Page layout parsing data:

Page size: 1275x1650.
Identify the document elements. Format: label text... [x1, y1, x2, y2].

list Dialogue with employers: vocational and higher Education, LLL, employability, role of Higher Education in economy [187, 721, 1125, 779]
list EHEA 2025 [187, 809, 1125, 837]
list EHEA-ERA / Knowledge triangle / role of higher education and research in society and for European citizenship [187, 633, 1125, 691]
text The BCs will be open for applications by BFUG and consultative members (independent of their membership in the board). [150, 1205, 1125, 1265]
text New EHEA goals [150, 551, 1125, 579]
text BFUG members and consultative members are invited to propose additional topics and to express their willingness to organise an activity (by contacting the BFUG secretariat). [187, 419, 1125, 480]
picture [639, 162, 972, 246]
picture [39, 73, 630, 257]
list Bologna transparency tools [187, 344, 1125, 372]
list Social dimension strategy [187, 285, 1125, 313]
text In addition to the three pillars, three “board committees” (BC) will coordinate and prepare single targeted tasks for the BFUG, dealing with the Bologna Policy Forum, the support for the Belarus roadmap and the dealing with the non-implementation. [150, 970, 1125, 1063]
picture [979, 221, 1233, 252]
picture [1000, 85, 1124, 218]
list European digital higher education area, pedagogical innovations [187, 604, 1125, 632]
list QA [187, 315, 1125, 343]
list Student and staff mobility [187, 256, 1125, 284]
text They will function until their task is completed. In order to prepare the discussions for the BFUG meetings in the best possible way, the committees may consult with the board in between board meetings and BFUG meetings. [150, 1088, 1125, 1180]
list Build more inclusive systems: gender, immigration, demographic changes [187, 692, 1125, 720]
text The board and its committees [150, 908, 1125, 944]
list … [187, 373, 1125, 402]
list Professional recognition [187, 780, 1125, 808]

### What is required
Give the number of lines in the entries above that contain the string "Bologna", and nothing more.

### Result for this task
2